▸ **Try it**
An exact repetition of the records is required. Leave nothing out.

[[ Extracted material, beginning ]]

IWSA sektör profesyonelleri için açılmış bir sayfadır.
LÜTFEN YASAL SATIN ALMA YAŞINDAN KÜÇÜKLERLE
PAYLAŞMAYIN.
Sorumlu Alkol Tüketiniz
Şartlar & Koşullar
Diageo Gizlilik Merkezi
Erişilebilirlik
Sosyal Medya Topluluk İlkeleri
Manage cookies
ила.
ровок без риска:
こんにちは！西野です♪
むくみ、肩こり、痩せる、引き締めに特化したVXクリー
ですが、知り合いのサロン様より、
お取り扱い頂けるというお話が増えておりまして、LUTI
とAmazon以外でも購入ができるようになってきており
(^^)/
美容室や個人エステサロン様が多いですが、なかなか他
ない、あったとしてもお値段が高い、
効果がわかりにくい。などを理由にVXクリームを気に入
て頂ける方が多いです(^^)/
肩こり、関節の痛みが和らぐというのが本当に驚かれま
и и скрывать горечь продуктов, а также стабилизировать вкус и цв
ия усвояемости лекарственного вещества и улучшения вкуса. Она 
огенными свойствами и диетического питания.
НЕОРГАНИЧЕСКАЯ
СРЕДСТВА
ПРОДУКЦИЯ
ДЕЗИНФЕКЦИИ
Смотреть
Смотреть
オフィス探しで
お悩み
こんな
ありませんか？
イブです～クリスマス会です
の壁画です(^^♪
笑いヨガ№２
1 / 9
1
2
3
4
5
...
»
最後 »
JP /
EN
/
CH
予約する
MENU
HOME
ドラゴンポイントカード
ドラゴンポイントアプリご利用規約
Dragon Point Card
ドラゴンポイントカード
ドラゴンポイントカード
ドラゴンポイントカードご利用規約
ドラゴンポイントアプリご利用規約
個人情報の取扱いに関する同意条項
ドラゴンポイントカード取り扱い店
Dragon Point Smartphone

[[ Extracted material, end ]]

▸ **Answer space**
IWSA sektör profesyonelleri için açılmış bir sayfadır.
LÜTFEN YASAL SATIN ALMA YAŞINDAN KÜÇÜKLERLE
PAYLAŞMAYIN.
Sorumlu Alkol Tüketiniz
Şartlar & Koşullar
Diageo Gizlilik Merkezi
Erişilebilirlik
Sosyal Medya Topluluk İlkeleri
Manage cookies
ила.
ровок без риска:
こんにちは！西野です♪
むくみ、肩こり、痩せる、引き締めに特化したVXクリー
ですが、知り合いのサロン様より、
お取り扱い頂けるというお話が増えておりまして、LUTI
とAmazon以外でも購入ができるようになってきており
(^^)/
美容室や個人エステサロン様が多いですが、なかなか他
ない、あったとしてもお値段が高い、
効果がわかりにくい。などを理由にVXクリームを気に入
て頂ける方が多いです(^^)/
肩こり、関節の痛みが和らぐというのが本当に驚かれま
и и скрывать горечь продуктов, а также стабилизировать вкус и цв
ия усвояемости лекарственного вещества и улучшения вкуса. Она 
огенными свойствами и диетического питания.
НЕОРГАНИЧЕСКАЯ
СРЕДСТВА
ПРОДУКЦИЯ
ДЕЗИНФЕКЦИИ
Смотреть
Смотреть
オフィス探しで
お悩み
こんな
ありませんか？
イブです～クリスマス会です
の壁画です(^^♪
笑いヨガ№２
1 / 9
1
2
3
4
5
...
»
最後 »
JP /
EN
/
CH
予約する
MENU
HOME
ドラゴンポイントカード
ドラゴンポイントアプリご利用規約
Dragon Point Card
ドラゴンポイントカード
ドラゴンポイントカード
ドラゴンポイントカードご利用規約
ドラゴンポイントアプリご利用規約
個人情報の取扱いに関する同意条項
ドラゴンポイントカード取り扱い店
Dragon Point Smartphone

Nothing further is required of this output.